Using the records below, filter out every line that lacks "Loại" and copy the rest.
****************
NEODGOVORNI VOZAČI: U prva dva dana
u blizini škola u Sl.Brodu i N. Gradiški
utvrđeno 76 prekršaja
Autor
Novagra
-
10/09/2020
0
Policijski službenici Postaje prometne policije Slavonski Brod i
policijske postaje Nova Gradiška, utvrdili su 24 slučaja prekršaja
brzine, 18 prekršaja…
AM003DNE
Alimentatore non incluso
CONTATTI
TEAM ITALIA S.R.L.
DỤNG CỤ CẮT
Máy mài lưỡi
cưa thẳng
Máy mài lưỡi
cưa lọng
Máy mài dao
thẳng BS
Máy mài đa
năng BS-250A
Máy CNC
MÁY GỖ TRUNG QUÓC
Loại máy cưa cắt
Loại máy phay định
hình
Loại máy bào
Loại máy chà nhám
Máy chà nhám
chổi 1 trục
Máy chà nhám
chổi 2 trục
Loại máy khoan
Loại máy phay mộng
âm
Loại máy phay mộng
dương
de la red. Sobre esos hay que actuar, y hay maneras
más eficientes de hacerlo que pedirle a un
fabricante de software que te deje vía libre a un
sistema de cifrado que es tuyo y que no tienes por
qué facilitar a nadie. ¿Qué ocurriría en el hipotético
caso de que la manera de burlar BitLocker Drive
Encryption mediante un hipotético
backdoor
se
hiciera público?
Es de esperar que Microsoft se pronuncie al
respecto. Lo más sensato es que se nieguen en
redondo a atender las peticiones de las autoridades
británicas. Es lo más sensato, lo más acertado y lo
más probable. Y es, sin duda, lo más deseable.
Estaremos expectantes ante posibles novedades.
****************
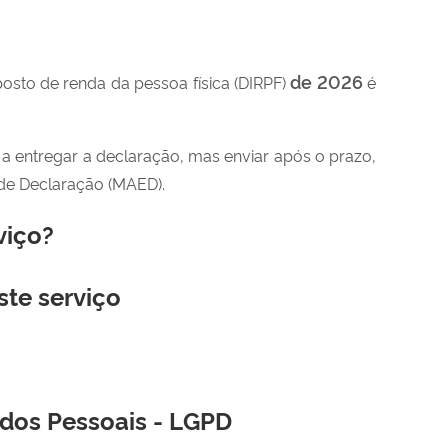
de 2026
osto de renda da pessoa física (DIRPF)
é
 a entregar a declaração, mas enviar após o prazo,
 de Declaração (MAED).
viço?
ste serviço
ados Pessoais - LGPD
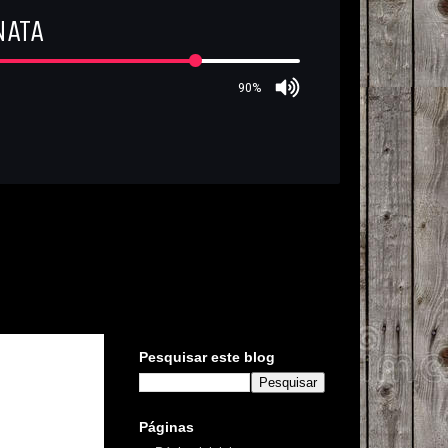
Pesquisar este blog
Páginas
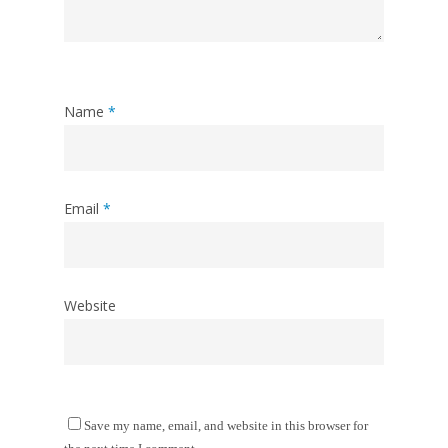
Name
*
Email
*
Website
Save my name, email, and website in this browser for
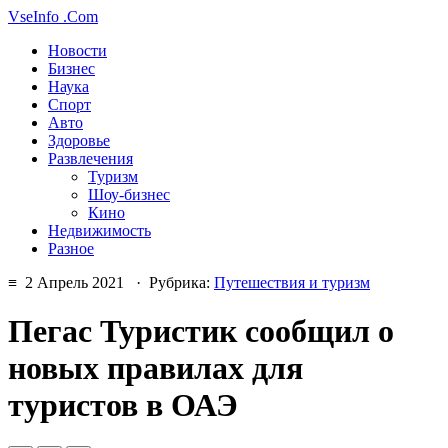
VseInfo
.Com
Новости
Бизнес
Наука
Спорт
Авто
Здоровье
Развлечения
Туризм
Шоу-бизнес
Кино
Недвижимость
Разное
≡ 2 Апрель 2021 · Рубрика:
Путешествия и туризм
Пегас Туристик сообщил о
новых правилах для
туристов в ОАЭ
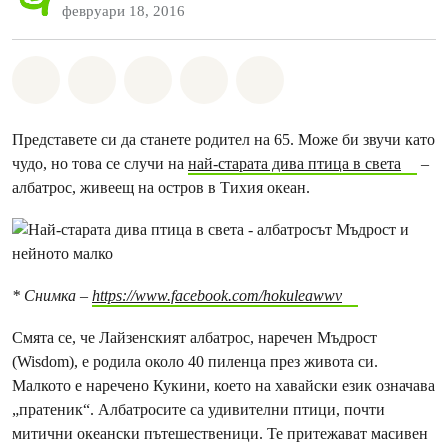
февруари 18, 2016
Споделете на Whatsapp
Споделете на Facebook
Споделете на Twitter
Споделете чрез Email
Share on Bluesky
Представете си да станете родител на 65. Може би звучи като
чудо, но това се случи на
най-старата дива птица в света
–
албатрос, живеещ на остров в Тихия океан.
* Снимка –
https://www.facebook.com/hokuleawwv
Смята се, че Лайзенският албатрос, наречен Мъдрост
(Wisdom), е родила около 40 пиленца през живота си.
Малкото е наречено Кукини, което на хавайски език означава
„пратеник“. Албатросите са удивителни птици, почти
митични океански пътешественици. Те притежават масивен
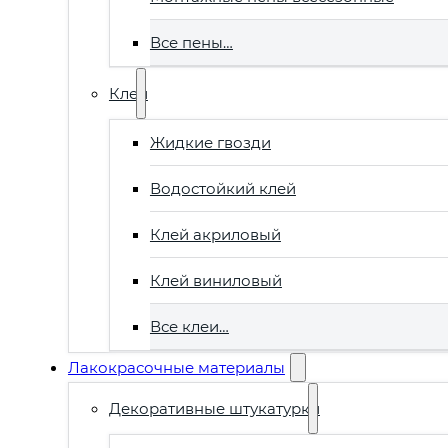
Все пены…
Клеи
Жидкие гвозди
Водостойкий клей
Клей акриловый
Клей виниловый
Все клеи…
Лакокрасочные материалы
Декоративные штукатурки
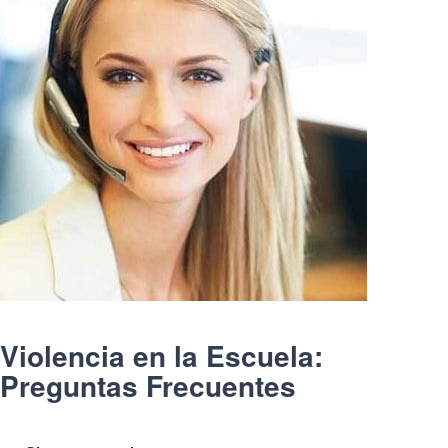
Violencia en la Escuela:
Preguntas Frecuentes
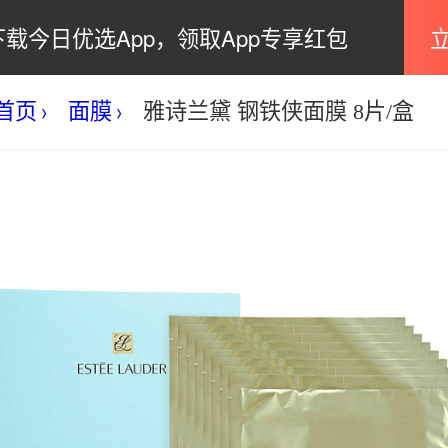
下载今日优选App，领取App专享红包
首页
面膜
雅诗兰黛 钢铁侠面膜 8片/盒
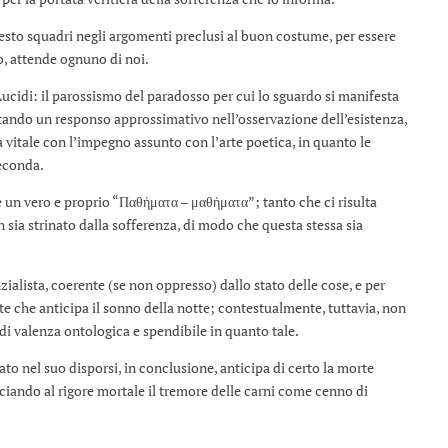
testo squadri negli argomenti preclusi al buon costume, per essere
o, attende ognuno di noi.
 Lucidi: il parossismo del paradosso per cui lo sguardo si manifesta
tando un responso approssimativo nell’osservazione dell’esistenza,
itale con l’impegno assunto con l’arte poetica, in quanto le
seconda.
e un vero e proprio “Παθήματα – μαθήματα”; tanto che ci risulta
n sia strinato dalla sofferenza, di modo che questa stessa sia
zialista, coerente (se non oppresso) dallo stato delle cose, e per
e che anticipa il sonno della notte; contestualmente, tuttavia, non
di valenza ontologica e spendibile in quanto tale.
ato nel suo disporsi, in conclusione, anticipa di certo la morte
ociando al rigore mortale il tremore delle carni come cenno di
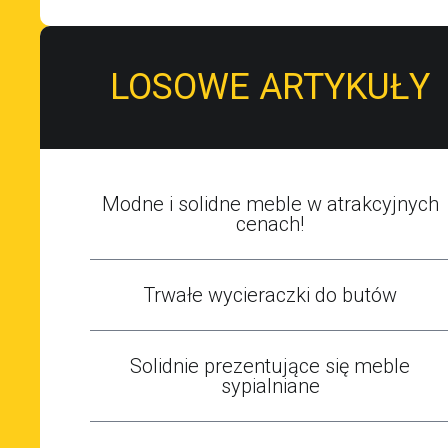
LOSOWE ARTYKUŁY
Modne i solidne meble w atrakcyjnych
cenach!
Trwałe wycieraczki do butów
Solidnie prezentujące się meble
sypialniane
****************
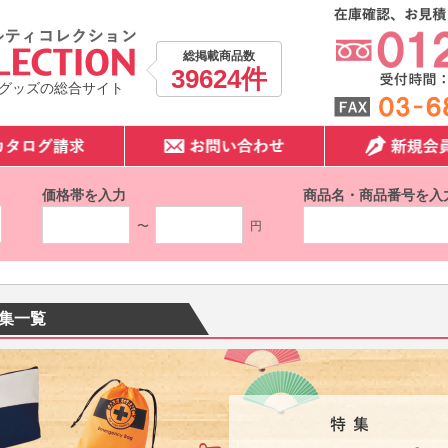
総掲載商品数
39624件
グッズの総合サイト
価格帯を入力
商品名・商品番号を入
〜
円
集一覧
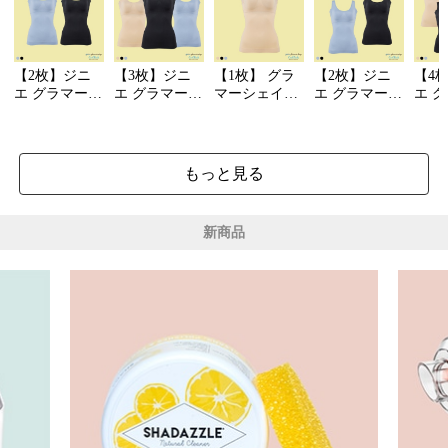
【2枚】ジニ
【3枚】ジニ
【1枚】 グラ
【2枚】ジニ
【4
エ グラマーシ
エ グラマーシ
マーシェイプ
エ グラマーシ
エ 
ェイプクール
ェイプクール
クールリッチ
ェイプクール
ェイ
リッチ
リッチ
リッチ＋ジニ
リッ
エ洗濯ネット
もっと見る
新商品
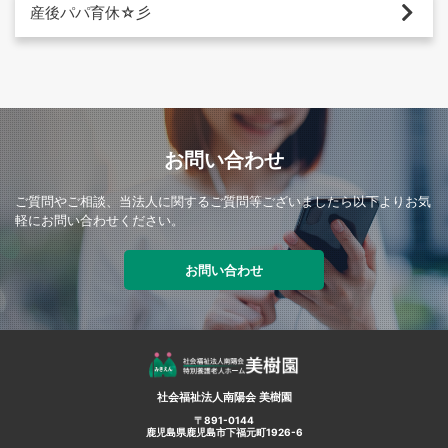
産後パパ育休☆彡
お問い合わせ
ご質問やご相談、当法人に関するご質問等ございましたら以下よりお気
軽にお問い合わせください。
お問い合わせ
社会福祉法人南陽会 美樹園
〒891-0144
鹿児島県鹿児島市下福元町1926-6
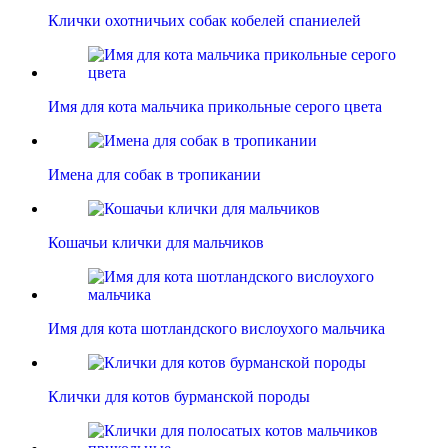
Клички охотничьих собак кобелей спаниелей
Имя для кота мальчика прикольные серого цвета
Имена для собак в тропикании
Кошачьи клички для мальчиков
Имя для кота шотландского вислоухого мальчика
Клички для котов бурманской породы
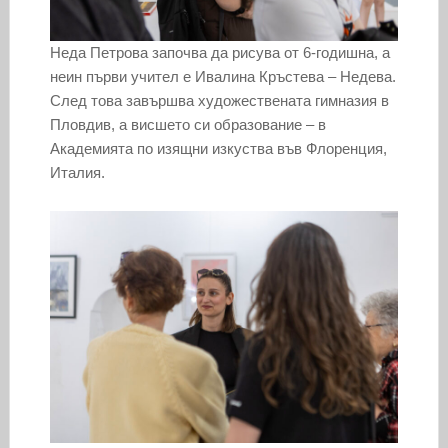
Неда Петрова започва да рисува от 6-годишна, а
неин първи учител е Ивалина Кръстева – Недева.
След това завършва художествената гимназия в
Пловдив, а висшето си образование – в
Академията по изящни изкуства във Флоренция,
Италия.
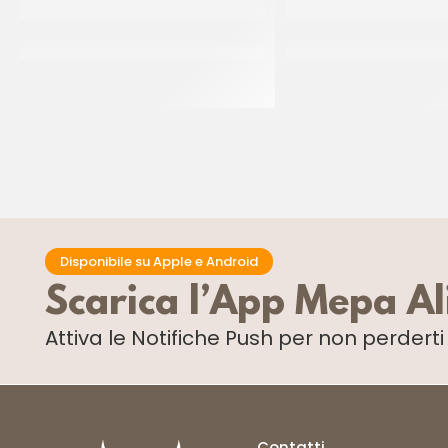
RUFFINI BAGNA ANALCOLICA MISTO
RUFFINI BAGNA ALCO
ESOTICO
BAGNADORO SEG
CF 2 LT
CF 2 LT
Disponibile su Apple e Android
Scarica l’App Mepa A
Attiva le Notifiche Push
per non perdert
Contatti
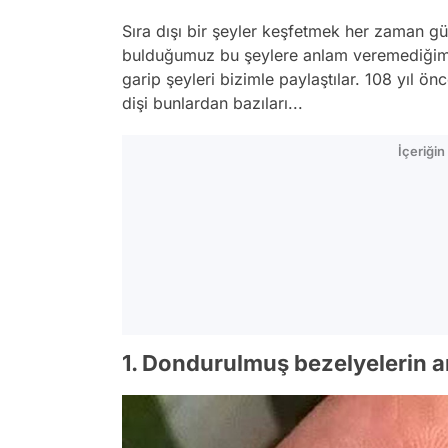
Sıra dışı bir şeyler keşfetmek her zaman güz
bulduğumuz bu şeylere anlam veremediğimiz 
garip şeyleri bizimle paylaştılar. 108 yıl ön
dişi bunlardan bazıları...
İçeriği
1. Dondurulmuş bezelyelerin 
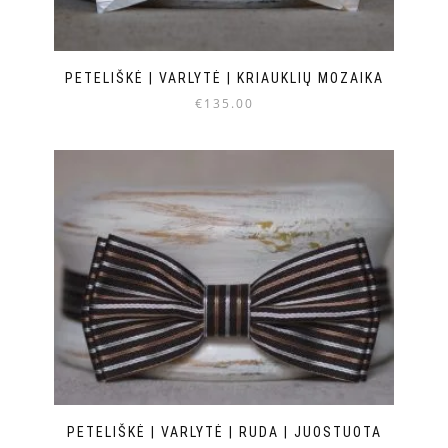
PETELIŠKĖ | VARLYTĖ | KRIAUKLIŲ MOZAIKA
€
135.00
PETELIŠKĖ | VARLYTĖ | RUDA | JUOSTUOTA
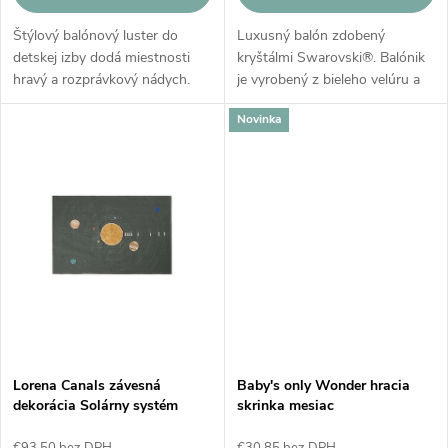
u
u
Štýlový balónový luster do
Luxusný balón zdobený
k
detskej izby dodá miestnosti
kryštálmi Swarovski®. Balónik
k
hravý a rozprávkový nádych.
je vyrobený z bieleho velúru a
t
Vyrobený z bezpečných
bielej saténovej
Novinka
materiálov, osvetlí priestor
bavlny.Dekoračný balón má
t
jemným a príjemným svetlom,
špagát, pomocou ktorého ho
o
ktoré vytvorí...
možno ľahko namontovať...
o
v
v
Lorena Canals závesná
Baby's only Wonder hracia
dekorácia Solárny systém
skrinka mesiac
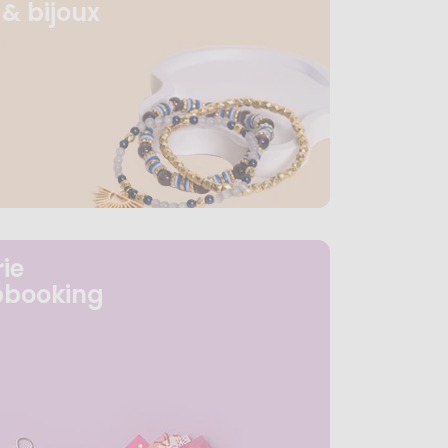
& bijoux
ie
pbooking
****************
:: Problem solution ::
Loại máy cưa cắt
Loại máy phay định
Loại máy bào
Loại máy chà nhám
Loại máy khoan
Loại máy phay mộng
Loại máy phay mộng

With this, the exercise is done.